According to the most recent FCC numbers, around 300 mobile virtual network operators serve nearly 35 million prepaid subscribers in the US every year. With their ability to target specific niches with creative plans that postpaid networks can’t (or won’t!) offer, MVNOs make an attractive proposition for millions of consumers.
But when it comes to the quality of the service, little information is publicly available about how MVNOs compare to the host operators. Most MVNOs disclose in their terms of service that customers may receive a lower priority than postpaid customers at busy times, but the precise details of the arrangements between MVNOs and host operators are not publicly available.
For Tutela’s latest US LTE network report, we analyzed 240 billion network measurements from 2.8 million handsets across the US in the first six months of 2018, giving us a unique ability to compare the performance of MVNO customers against subscribers on the host network.
Our data shows that across the board, MVNO customers see slower download speeds than subscribers on the host networks. That’s not the whole story, however: some MVNOs see speeds barely below those of the host network, while others are significantly slower.
The graph shows that for T-Mobile and Sprint, the MVNOs’ average download speeds are within 1 Mbps of the host network, and the discrepancy is likely attributable to geographic differences, since the distribution of customers on MVNOs is more regional than on the national carriers.
On AT&T and Verizon, however, there is a noticeable gulf between the MVNO and host operator speeds. Comcast’s Xfinity Mobile appears as an attractive proposition to consumers, since it offers a much cheaper unlimited plan than Verizon itself, but still claims to have all the benefits of Verizon’s number-one-ranked network.
However, our tests found that Xfinity Mobile subscribers saw an average download speed of 12.6 Mbps, compared to the Verizon average of 24.0 Mbps (measured only in regions where Xfinity Mobile is available). Consistent quality, a metric that calculates the percentage of time subscribers have a good enough connection to use the majority of apps and services, was 48.6 percent for Xfinity Mobile and 82.4 percent for Verizon.
Unlike some other MVNOs, Xfinity Mobile doesn’t impose a speed cap on regular smartphone data. The only limitations that Comcast says it imposes is a slowdown to 1.5 Mbps after 20GB is used in one month, a 600 kbps limit on mobile hotspot data, and a limit on streaming video quality to 480p.
While Comcast may not be actively throttling customers’ speeds, the same is not true for other MVNOs. Cricket, an MVNO running on AT&T’s network, advertises maximum speeds of 8 Mbps on LTE, and 4 Mbps on 4G, and the effect on customers is evident in the data.
The majority of tests taken on Cricket's network (60.5%) are delivering speeds below 4 Mbps, the threshold that Tutela uses to measure consistent network quality.

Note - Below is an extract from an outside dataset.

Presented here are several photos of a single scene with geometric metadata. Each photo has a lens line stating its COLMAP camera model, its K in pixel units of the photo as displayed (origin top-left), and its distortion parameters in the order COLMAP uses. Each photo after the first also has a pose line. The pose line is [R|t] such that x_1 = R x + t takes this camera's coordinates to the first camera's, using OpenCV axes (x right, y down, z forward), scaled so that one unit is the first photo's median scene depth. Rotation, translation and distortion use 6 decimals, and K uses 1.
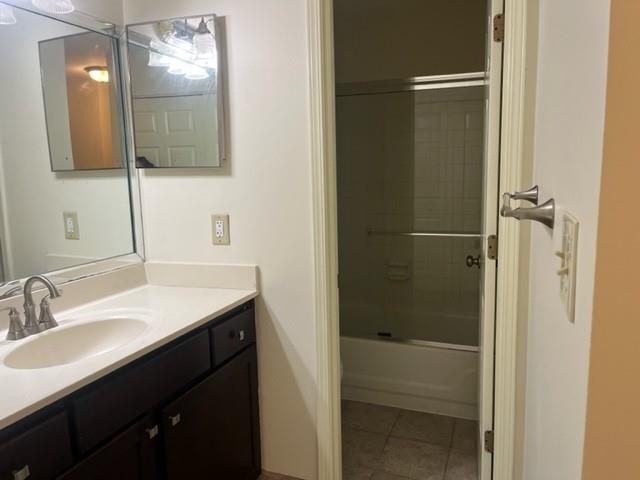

The cause of slower speeds
Digging deeper into the data, the difference between a network that is "hard" throttling at a specific speed (Cricket) and one that is not (Xfinity Mobile) becomes clear.
On a histogram of speed tests from Xfinity Mobile customers, there is a small peak in the number of users seeing download speeds of 2 Mbps, but that could well be reflective of the 1.5 Mbps limit that Comcast imposes on lines that use 20GB in a single month.
Although the speeds seen by Xfinity Mobile customers may be slower than for Verizon’s customers, Comcast is delivering the service it advertises. In its broadband disclosure policy, the company says that users should see “typical download speeds of 5-12 Mbps and upload speeds of 2-5 Mbps,” which is consistent with Tutela’s data.
For Cricket, which does impose a strict speed cap, the histogram looks quite different. Cricket users mostly see speeds around 3-4 Mbps with few tests showing speeds greater than that, while AT&T has a long-tail distribution with tests up to 60 Mbps, as you would expect. There is a spike around 3-4 Mbps for AT&T customers as well, which likely reflects AT&T’s policy of actively managing traffic during times of congestion.
Not all MVNOs are created equal
Overall, Tutela’s data shows that a customer’s experience on an MVNO is going to depend on a particular network. T-Mobile and Sprint -- which between them account for the majority of MVNO customers in the US -- offer MVNO subscribers a similar service to what the networks’ own subscribers experience.
Some MVNOs running on Verizon and AT&T, on the other hand, experience performance that’s very different to what the networks offer their own customers. The performance differences are reflected in the lower price of MVNO plans -- and Tutela’s data shows that customers are ultimately getting the speeds that their MVNOs advertize -- but it’s proof that MVNO service and host network service are not always one and the same.